Mary’s time in Pakistan was evident in her cooking. She used to fix me white rice with Campbell’s Cream of Chicken soup as a snack. I imagine these items were readily available to an American living in Pakistan, and I realize now that I was probably eating a staple dish from her time there. Sometimes she fixed popcorn in a popcorn making machine. She would send me to the microwave with a knob of butter to melt for flavoring. She always seasoned her chicken and other dishes with cumin, a spice that is seldom in the front of an American spice cabinet for easy reach. Aside from cumin, I remember that specific rich smell of tomato plants, and birdseed scattered everywhere in the backyard. Although I can also remember the smell of her old Honda with its cloth seats, I can’t recall the two of us going out into town together. It seems that if she left the house, it was for church on Sunday, or a major event like Christmas or Thanksgiving. Her only indulgences were from the bowl of orange candies in the kitchen, and she was the farthest thing from a consumerist. It wasn’t like her to prize a pair of shoes or a piece of jewelry. I didn’t think anything of it as a child, but I admire it so much now.

206602_7381270362_4937_n
Mary, with all of her grandchildren (2007).

IMG_9594
With me (2010).

IMG_9593
This is her typewriter. My mother brought it to Austin once during a visit, and I took it to a local shop to learn more about it. It needed a little oil, and the man who worked there really admired the model. Although her mind at that point was badly damaged by dementia, and she was hundreds of miles away, I experienced a surreal moment of connection as he demonstrated its features. I felt as if she sent a message to me from his fingers. I raced home and wrote this small tribute.

IMG_9591

Later, I used the old Royal Manual to expand upon these lines an entire collection of haiku. I loved the physicality of the process. Typewriters require creative decisions to be made BEFORE they are typed, whereas a word processor allows for the editing and writing to happen simultaneously. It feels flimsier somehow. Typing a page is a gesture of commitment; it takes moxie to use a typewriter, moxie or ounces of white-out and the patience of Job.

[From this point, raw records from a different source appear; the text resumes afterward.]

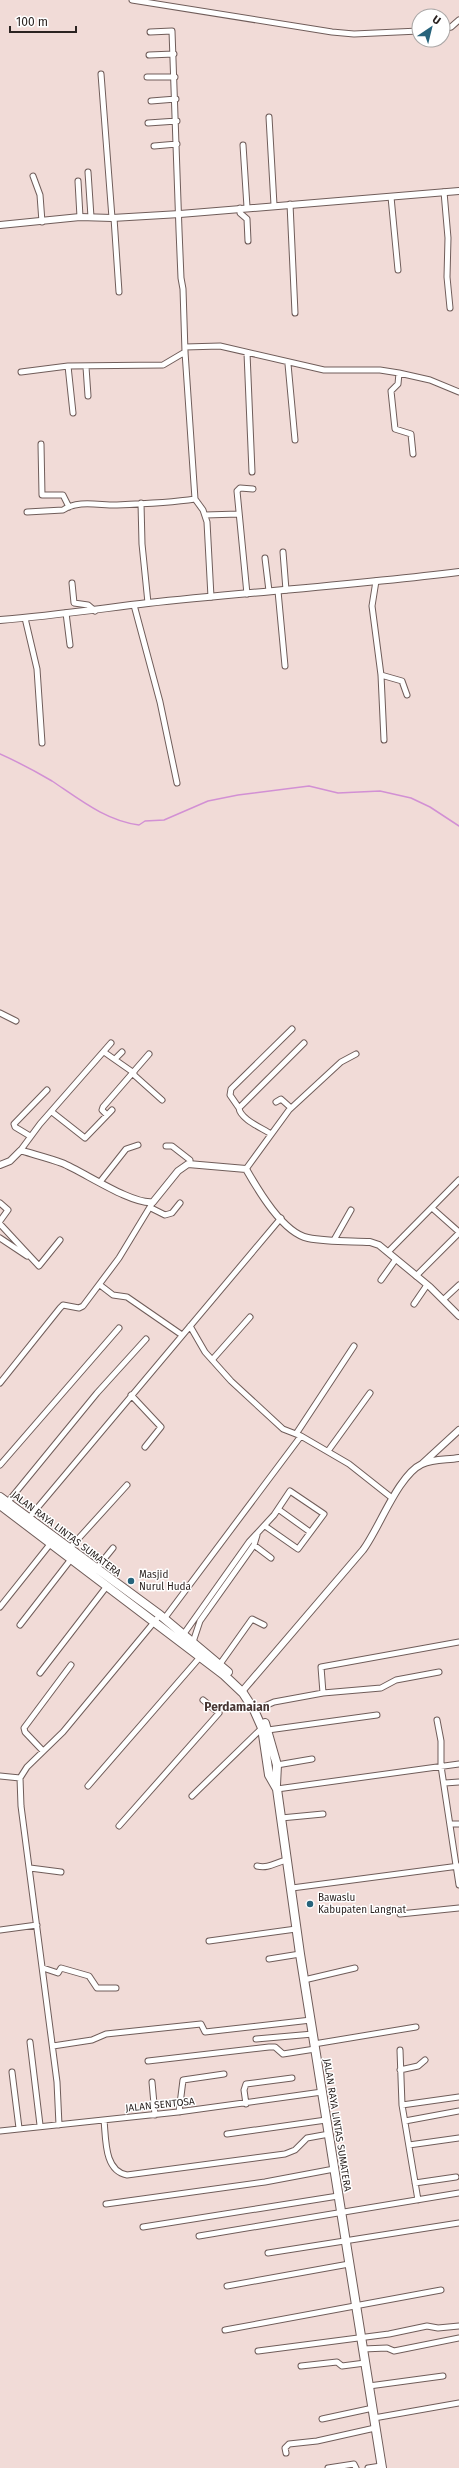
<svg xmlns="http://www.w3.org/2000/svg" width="459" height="2468" font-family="'Fira Sans',sans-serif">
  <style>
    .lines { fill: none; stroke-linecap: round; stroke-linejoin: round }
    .stream { stroke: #d290d4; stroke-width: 1.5 }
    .minor-casing { stroke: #705d5a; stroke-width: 7 }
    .tertiary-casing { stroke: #705d5a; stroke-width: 8 }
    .trunk-casing { stroke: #705d5a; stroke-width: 10 }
    .minor { stroke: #fff; stroke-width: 5 }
    .tertiary { stroke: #fff; stroke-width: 6 }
    .trunk { stroke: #fff; stroke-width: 8 }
    .poi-dot { fill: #27637b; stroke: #fff; stroke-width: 1.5 }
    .labels { text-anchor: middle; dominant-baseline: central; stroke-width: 3; stroke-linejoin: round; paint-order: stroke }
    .street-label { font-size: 10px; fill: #2b2321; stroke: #fff }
    .poi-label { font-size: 10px; fill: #2b2321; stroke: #fff; text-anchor: start }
    .quarter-label { font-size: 12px; font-weight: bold; fill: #463532; stroke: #fff }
  </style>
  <rect width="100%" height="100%" fill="#f1dbd7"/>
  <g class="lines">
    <path class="stream" d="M 0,754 C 18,762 35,771 52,781 C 79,799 106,821 139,825 L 145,821 L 164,820 L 208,801 L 238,795 L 309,786 L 338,793 L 380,791 L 411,798 L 430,807 L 459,826"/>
    <g class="minor-casing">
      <path id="minor" d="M 132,0 L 332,32 L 354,34 L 419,31
        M 443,29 L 451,27 L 459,20
        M 150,32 L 172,31 L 179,230 L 181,278 L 183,289 L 185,352 L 195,499 L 203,510 L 207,522 L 211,597
        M 149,55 L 174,54
        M 101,74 L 112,218
        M 147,77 L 175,77
        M 151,101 L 176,99
        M 269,117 L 274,205
        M 148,123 L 177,121
        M 243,145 L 247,207
        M 154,146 L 177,144
        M 88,172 L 91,217
        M 33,176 L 40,195 L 42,222
        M 78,181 L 80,217
        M 444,192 L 448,238 L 447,277 L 450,308
        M 391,197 L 398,270
        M 290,204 L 295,313
        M 240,208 L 240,213 L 247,219 L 248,241
        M 114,218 L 119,292
        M 185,347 L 220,346 L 324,370 L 380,370 L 399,373 L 430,380 L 459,392
        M 247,353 L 252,472
        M 288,364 L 295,440
        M 68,366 L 73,413
        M 86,367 L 88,396
        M 21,372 L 68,366 L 163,365 L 185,352
        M 399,373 L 398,384 L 391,391 L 395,429 L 411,434 L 413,454
        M 41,444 L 42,495 L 63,495 L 69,507
        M 141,503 L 142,544 L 148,603
        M 27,512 L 63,510 C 77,500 98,505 115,505 C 141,504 169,503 195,499
        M 205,515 L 239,514
        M 283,552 L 286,590
        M 265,558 L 269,591
        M 376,581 L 372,606 L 381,675 L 384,740
        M 72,583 L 74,603 L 88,605 L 95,611
        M 278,591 L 285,666
        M 247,594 L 237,491 L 240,488 L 253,489
        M 134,605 L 160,702 L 177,783
        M 66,613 L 70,645
        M 25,618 L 37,669 L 42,743
        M 381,675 L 402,681 L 407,695
        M 0,1013 L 16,1021
        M 104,1052 L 134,1073
        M 116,1058 L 122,1052
        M 133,1074 L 162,1100
        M 276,1102 L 281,1099 L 291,1108
        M 239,1108 L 230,1095 L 231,1089 L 292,1029
        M 52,1112 L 85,1138 L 112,1110
        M 107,1115 L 102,1110 L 103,1107 L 149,1054
        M 271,1134 C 262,1128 240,1119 239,1108 L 304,1043
        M 30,1136 L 15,1127 L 14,1124 L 47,1090
        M 166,1146 L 172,1146 L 190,1160 L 190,1164
        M 20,1151 L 40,1124 L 111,1043
        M 246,1169 L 289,1110 L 341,1062 L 356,1054
        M 100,1182 L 126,1149 L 138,1145
        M 0,1203 L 8,1210 L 0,1221
        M 151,1208 L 165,1215 L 172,1213 L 180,1203
        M 432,1208 L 459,1232
        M 0,1224 L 39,1266 L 60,1240
        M 0,1238 L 27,1256
        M 334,1240 L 351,1210
        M 388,1252 L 459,1180
        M 416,1276 L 459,1233
        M 381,1280 L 396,1259
        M 100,1285 L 113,1295 L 127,1297 L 182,1335
        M 444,1299 L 459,1285
        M 414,1304 L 427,1285
        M 190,1326 L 205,1352 L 231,1381 L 283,1429 L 301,1436 L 349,1464 L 392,1498
        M 212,1360 L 250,1317
        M 0,1383 L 60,1308 L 63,1305 L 79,1308 L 83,1306 L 119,1258 L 153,1202
        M 131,1395 L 161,1427 L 145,1447
        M 296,1434 L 354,1346
        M 328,1451 L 370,1393
        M 0,1465 L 119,1328
        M 7,1503 L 97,1393 L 146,1339
        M 278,1509 L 310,1532
        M 28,1519 L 281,1218
        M 254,1545 L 271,1558
        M 69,1549 L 127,1485
        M 96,1569 L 113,1548
        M 0,1607 L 51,1543
        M 164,1619 L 301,1436
        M 20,1625 L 72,1558
        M 183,1635 L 249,1542 L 274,1515 L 290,1491 L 324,1514 L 298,1549 L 265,1526
        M 193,1642 L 200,1621 L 254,1545 L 257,1535
        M 220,1664 L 252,1619 L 264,1625
        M 40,1673 L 107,1586
        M 323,1693 L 381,1688 L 396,1680 L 439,1672
        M 258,1709 L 274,1702 L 323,1693 L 321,1667 L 459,1642
        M 437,1720 L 441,1741 L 441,1766 L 459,1885
        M 268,1730 L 377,1715
        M 43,1751 L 25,1732 L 24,1728 L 71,1665
        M 277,1765 L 312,1759
        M 0,1776 L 20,1778
        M 445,1783 L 459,1782
        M 88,1786 L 201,1656
        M 277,1789 L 459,1764
        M 192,1796 L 262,1728
        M 281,1818 L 323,1814
        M 451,1824 L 459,1824
        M 119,1826 L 219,1713 L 203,1700
        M 257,1866 C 269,1869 276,1862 287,1860
        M 30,1868 L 61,1872
        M 292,1888 L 459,1866
        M 400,1914 L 459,1908
        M 0,1930 L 37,1925
        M 209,1941 L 296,1929
        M 269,1959 L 300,1954
        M 43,1968 L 58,1973 L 61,1968 L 89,1976 L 97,1988 L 116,1988
        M 304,1980 L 355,1968
        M 256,2039 L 313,2034
        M 30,2042 L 40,2125
        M 314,2044 L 416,2027
        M 53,2046 L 92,2040 L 106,2034 L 201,2024 L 205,2032 L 311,2020
        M 400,2050 L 402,2105 L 418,2200
        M 148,2061 L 269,2047 L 275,2047 L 283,2054 L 315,2049
        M 400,2070 L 418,2066 L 425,2060
        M 12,2072 L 19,2128
        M 152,2082 L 155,2115
        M 246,2104 L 244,2090 L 246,2084 L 292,2078
        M 402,2105 L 459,2097
        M 179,2112 L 183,2080 L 224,2074
        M 104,2120 C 106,2139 104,2171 127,2175 L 285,2154 L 295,2150 L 307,2138 L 329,2134
        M 405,2121 L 459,2111
        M 59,2125 L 57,2082 L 21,1806 L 20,1778 L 27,1767 L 63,1732 L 160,1615
        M 0,2131 L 178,2112 L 322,2092
        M 227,2134 L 326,2120
        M 409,2145 L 459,2138
        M 415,2183 L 456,2177
        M 106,2204 L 265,2182 L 334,2169
        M 143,2227 L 338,2196
        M 199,2236 L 459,2193
        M 268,2253 L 459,2223
        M 227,2286 L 349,2264
        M 225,2330 L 441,2290
        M 363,2349 L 387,2348 L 394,2351 L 459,2338
        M 258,2351 L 389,2334 L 427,2326 L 438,2328 L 459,2326
        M 301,2366 L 337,2362 L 342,2366 L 365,2363
        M 369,2386 L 443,2376
        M 374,2418 L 459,2403
        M 322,2419 L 373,2408
        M 286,2453 L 285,2448 L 289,2444 L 317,2441 L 375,2428
        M 328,2468 L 354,2464 L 356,2468
        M 368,2468 L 381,2466"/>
    </g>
    <g class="tertiary-casing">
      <path id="tertiary" d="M 0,225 L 80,217 L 112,218 L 180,214 L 459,191
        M 0,620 C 50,616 98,609 148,603 C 251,592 356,585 459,572
        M 0,1165 L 10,1161 L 20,1151 L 23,1151 C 36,1155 49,1158 62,1163 C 84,1172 132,1205 153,1202 L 178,1171 L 188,1164 L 246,1169 C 258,1190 283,1233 308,1238 C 328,1242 350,1241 370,1242 L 379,1245 L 430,1287 L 459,1316
        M 422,1464 L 459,1430
        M 244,1689 L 363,1550 C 379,1529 398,1475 422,1464 C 433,1459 447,1460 459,1458"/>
    </g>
    <g class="trunk-casing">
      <path id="trunk" d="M 0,1497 L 160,1615 L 228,1672
        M 0,1505 L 224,1675 L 243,1693 L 254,1710 L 262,1728 L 269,1775 L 277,1789 L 300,1954 L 382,2468
        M 265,1723 L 277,1765 L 276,1785"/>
    </g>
    <use href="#minor" class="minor"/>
    <use href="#tertiary" class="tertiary"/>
    <use href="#trunk" class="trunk"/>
  </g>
  <g class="poi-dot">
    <circle cx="131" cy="1581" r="4"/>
    <circle cx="310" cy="1904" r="4"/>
  </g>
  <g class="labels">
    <g class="street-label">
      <text transform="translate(66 1534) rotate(37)">JALAN RAYA LINTAS SUMATERA</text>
      <text transform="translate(160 2105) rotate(-6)">JALAN SENTOSA</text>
      <text transform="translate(337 2125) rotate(81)">JALAN RAYA LINTAS SUMATERA</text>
    </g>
    <g class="poi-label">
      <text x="139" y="1575">Masjid<tspan x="139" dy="12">Nurul Huda</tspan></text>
      <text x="318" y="1898">Bawaslu<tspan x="318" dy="12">Kabupaten Langnat</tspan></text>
    </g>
    <g class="quarter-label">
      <text x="237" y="1707">Perdamaian</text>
    </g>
  </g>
  <g transform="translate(431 28) rotate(35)"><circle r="19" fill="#ffffff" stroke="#aaa7a6"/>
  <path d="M0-3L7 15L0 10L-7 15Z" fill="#27637b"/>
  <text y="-6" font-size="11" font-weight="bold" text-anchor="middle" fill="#2b2321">U</text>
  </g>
  <path d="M10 26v6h66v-6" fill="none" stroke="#2b2321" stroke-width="2"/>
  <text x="16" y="26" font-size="12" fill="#2b2321" stroke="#ffffff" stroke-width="3" paint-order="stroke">100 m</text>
</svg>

When I pressed the keys, it felt like I channeled her strength, the strength that sent her halfway around the world and sustained her through New York winters, civil unrest and violence in Pakistan, four rounds of childbirth, and a life of duty to God and husband. My poems never really made it into the world, but they were given to a few people in books that I stitch-bound. Although I wasn’t conscious of it at the time, now I feel sure the entire project, even the binding, was inspired by her typewriter and the dexterity of her hands.

Mary was the kindest person I’ve ever known. Never once did she gossip or say unpleasant things about other people. She loved every one, especially children, and did not expect anything in return. She knew no grudges. As an adult, I realize how hard it is to dissolve negative thoughts and to respect and honor all people, despite the way that they treat you. She is one of the few people I’ve ever met who clearly and truly had faith in God and practiced the teachings of Christ. If kindness is a quality I have, I know that it was gifted to me from her. In a capitalist society where kindness is met with suspicion, even decried as a weakness, I am proud that my grandmother was such a purposefully kind woman. I see her kindness and her love for the world as a legacy. She will be dearly missed by everyone who knew her. I wish she could have seen me grow out of the shifting and often silly phases of my youth, and talk to me today as a man. I would love so much to be inspired by her one last time. Rest in peace, Mary.